In March of 2007, we learned of Dr. Thomas Seyfried’s research at Boston College. Dr. Seyfried and colleagues had just published a study demonstrating that a calorically restricted ketogenic diet could slow progression of brain tumors in mice by limiting the amount of glucose available for tumor growth (1). In this paper, Dr. Seyfried had referenced an earlier case study involving two pediatric brain tumor patients that had been placed on a ketogenic diet for 8 weeks. Through FDG-PET imaging, it was clear that this diet had reduced glucose uptake at the tumor site by >21% in both children (2).
We also learned that Johns Hopkins Hospital, among others, had a long history of safely implementing this diet in another vulnerable pediatric population: children with intractable epilepsy (3). They had even written a book on the topic which served as our manual for this “off-label” use.

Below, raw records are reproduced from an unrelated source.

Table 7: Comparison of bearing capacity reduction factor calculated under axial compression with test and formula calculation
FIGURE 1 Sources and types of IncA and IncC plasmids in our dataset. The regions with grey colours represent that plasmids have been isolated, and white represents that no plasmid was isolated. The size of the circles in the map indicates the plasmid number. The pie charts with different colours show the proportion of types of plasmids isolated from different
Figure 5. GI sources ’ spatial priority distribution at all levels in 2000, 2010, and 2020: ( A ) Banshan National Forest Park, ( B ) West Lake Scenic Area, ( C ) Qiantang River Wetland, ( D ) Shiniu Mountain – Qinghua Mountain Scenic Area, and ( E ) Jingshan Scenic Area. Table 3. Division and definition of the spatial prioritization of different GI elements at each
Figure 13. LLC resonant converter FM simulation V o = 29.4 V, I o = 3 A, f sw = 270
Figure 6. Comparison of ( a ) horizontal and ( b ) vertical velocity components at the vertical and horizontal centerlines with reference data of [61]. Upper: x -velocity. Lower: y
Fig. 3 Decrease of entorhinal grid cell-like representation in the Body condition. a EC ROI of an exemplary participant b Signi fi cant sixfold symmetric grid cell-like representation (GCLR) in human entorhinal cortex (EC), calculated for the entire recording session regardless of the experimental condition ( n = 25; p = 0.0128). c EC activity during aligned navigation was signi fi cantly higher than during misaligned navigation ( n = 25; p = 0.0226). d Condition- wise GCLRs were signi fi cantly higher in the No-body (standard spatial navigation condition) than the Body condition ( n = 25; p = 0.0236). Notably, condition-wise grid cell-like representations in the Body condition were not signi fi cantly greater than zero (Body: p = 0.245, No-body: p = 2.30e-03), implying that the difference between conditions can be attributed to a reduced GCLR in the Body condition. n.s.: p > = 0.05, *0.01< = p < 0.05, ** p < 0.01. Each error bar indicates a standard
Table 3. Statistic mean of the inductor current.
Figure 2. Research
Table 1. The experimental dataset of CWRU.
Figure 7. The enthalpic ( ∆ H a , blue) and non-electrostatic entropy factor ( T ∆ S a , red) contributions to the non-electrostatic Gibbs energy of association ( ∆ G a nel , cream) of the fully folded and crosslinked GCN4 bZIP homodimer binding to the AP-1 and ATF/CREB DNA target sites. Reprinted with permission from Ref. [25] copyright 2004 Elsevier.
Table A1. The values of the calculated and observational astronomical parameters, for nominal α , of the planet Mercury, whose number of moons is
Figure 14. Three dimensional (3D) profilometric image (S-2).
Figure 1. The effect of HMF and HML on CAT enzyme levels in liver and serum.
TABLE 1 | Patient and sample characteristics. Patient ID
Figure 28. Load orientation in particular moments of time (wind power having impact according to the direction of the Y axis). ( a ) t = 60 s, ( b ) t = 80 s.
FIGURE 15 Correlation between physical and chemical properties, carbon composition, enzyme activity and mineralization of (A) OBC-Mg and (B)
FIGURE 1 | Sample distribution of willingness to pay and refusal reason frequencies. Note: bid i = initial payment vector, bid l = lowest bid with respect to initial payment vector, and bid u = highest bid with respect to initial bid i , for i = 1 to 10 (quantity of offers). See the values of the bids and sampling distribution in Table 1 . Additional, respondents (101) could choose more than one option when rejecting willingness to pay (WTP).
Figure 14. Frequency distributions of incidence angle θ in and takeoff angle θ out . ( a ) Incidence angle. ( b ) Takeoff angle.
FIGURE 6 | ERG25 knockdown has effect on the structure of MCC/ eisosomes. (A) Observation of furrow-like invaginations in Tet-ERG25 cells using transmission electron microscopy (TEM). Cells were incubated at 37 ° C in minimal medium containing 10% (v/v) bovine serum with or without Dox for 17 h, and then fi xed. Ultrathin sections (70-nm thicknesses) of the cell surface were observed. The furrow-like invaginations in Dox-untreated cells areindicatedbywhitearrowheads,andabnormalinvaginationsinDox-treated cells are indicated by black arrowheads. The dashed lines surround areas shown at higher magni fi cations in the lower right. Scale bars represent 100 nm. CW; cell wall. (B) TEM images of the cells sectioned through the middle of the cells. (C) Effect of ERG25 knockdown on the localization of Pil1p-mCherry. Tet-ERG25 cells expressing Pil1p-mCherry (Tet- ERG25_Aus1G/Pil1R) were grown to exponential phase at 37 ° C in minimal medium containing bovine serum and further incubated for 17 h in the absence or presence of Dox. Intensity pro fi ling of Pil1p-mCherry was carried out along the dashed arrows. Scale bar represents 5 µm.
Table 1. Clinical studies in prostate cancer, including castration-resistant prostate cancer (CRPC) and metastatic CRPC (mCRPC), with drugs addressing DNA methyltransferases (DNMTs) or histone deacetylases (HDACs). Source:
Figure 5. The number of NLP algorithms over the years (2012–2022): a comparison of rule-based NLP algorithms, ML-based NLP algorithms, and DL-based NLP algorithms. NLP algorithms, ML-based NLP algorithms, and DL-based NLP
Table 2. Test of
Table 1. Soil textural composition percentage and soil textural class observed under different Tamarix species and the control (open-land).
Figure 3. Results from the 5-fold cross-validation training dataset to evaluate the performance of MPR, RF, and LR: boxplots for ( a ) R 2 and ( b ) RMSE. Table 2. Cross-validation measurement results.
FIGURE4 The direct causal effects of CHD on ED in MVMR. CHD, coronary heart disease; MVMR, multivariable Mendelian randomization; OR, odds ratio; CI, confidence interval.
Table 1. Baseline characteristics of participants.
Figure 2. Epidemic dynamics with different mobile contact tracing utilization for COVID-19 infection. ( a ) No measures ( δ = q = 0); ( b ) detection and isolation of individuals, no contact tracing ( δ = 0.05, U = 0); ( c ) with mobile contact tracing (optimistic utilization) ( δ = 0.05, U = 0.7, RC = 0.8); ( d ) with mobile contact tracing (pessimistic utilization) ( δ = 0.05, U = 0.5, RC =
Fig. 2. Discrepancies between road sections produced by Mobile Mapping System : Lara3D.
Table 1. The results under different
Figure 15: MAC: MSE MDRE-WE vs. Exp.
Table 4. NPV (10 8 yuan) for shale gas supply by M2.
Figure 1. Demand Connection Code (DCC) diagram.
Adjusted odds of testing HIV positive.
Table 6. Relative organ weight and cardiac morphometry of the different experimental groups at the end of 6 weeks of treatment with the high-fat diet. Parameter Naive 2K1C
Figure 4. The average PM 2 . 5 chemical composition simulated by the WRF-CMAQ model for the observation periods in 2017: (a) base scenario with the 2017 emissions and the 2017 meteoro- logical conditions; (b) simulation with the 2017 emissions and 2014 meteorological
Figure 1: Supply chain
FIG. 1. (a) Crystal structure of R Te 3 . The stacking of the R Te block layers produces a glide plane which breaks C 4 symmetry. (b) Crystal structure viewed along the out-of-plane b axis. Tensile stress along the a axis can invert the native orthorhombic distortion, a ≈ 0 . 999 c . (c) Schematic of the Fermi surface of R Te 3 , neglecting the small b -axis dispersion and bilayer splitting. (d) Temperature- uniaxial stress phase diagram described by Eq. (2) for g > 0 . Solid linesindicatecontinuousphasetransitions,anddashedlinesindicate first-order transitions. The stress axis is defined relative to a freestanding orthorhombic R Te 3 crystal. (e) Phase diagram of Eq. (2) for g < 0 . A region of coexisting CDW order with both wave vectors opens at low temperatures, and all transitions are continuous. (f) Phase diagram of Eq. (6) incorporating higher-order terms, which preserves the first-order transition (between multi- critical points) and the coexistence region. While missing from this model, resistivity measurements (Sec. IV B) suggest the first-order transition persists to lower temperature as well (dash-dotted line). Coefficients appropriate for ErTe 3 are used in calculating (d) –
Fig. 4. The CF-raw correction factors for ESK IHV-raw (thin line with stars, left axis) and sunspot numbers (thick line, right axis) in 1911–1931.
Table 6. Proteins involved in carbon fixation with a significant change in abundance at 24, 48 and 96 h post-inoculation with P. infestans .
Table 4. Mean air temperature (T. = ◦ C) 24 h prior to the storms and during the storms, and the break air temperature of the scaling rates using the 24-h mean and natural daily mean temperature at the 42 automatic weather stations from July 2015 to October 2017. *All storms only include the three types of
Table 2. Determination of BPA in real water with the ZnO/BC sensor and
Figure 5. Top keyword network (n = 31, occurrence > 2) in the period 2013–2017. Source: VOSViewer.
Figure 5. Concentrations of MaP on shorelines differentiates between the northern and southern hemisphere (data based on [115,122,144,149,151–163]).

With the support of his pediatrician and oncologist, Raffi began a restricted ketogenic diet concurrent with a low-dose chemotherapy drug. (NB: Since Raffi’s team was not comfortable with “diet alone”, we agreed to the least toxic option open to us- a short course of a drug which he had already taken without success in the previous year.)
Amazingly, Raffi’s tumor shrank by 15% in the first 3 months! This novel approach to cancer management succeeded where conventional therapies had failed. Eventually, his team suggested that we stop the chemo. Raffi continued with the ketogenic diet as his sole therapy for 3 more years. During that time, MRI’s and clinical signs both suggested that the tumor was essentially stable. Even though the diet could not cure our son of his disease, we were thrilled to see him regain some lost ground!
Raffi's life ended on April 17, 2013 at the age of 13. Ultimately, he died of complications from a large inoperable cyst that impinged on his brainstem.